Tuesday, June 14, 2011

Evelyn Underhill: Mystic

Fr. Dale Matson
06-14-2011

“For he who comes to God must believe that He is and that He is a rewarder of those who seek Him.” (Hebrews 11:6b, NASB).

June 15th is the Anglican Feast Day of Evelyn Underhill (1875-1941). Perhaps the most salient comment about her in “Lesser Feasts and Fasts” is, “Evelyn Underhill’s most valuable contribution to spiritual literature must surely be her conviction that the mystical life is not only open to a saintly few, but to anyone who cares to nurture it…”

Mysticism is an important ingredient in the "Prescription Strength" Church. I find it extraordinary that a woman from the lay order of the church would instruct clergy in the Church of England in her day. By what authority did she speak? We know. She, like other mystics had an insatiable hunger for God and understood sanctification as a developmental process. Like the Kingdom of God however, it is an upside down developmental process. We don’t “Self Actualize” (Maslow) or “Individualize” (Jung).

“Underhill’s research indicates that there are two distinct thrusts or directions to the full mystic consciousness. One is the increasing consciousness or vision of God; the other is the inner transmutation of the personality, the rebuilding or the restructuring of the self on an inward and deeply all pervasive level. Neither thrust can be accomplished without the complete transcendence of the small ego centric self” ("Ordinary People as Monks and Mystics", Marsha Sinetar, 1986).

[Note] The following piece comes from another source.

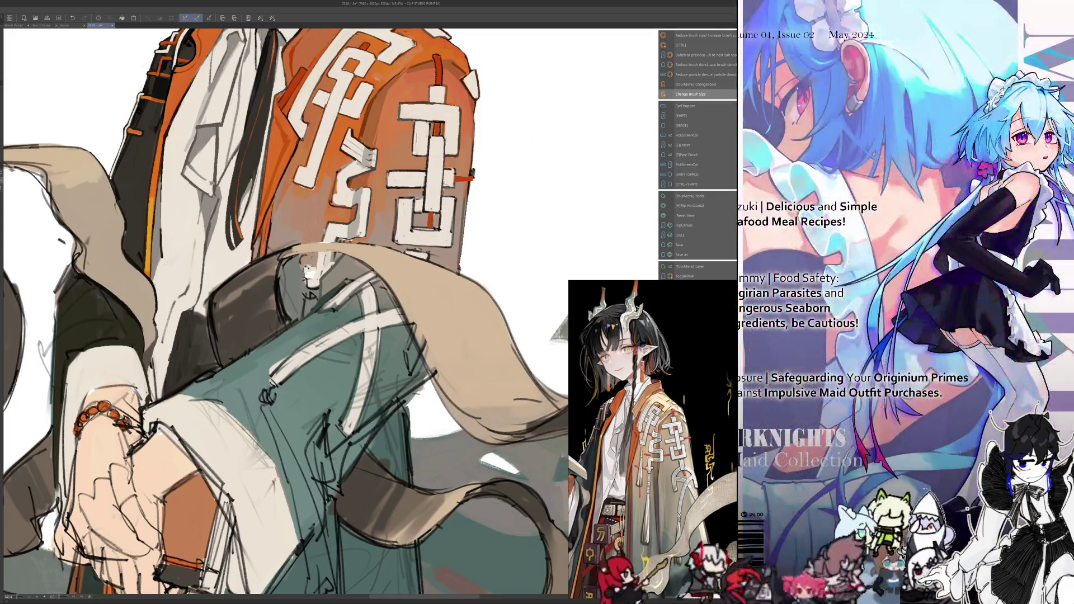
key("alt")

Spiritual development requires an ongoing surrender and submission to God. For the mystic there is a restlessness that cannot find rest until they find rest in God. The mystic divests himself of his own identity through ongoing conversion to Christ who is his new and authentic identity. This is different than the psychotic who cannot give up an identity that he never had to begin with.

She saw mysticism as a normal part of the Christian Church. Mysticism is not ethereal; it is the meat and potatoes of intentional spiritual development. Her lifelong attraction to the Roman Catholic Church as a repository of mystery and mysticism opposed a more rationalist and enlightened Anglican heritage that diminished the miraculous and iconography. The sensual avenues of God’s presence had become sidewalks.

Benedict Groeschel has an excellent description of Spiritual Development toward the mystical life in his book “Spiritual Passages: The Psychology of Spiritual Development” (1993) that is in basic agreement with Underhill’s spiritual developmental stages. His stages are Purgative, Illuminative, and Unitive. In the Unitive stage there is a loss of all defenses (again this is different than the psychotic who also is undefended). This final stage is quite different for the Christian than the Nirvana of a Buddhist where with the Buddhist; there is detachment from the world. “Where Underhill struck new ground was in her insistence that this state of union produced a glorious and fruitful creativeness, so that the mystic who attains this final perfectness is the most active doer - not the reclusive dreaming lover of God.” (http://en.wikipedia.org/wiki/Evelyn_Underhill).

Our reading for this day from the book of Wisdom includes the following. “Though she is but one, she can do all things, and while remaining in herself, she renews all things; in every generation she passes into holy souls and makes them friends of God, and prophets” (7:27).

Evelyn Underhill is one of those souls. She is an infusion of mysticism and with it, genuine feminism into His church. True feminism is meek and wise. True feminism asks for the water of life from the bridegroom Jesus Christ.

“If you then, being evil, know how to give good gifts to your children, how much more will your heavenly Father give the Holy Spirit to those who ask Him?” (Luke 11:13, NASB).

4 comments:

Tom Brisson said...

Fr. Dale, Do you think detachment may also play a part in Chrisitan mysticism? If yes, how does detachment fit in with an incarnational spirituality?

Thanks,
Tom

Dale Matson said...

Tom,
I believe that Christians as they mature spiritually, are less ego defended and egocentric and more compassionate. Thomas Merton was initially a hermit monk but later became involved in the anti war movement during the Viet Nam war era. There is a detachment from our self (the one that needs applause) but engagement in the world by seeing and serving Christ in others. The self is the seed that must die that new life may come forth.

Tom Brisson said...

Merton is a terrific example of that, isn't he? I know I'm not there, but it seems as if the harder you try to detach, the harder the ego is determined to hold on...

Dale Matson said...

Tom,
Yes, spiritual growth unfortunately in not the same as other domains such as physical growth and is not linear like physical growth. The Roman Catholic idea of mortification of the flesh if properly understood makes sense to me, if by "flesh" they mean our old nature.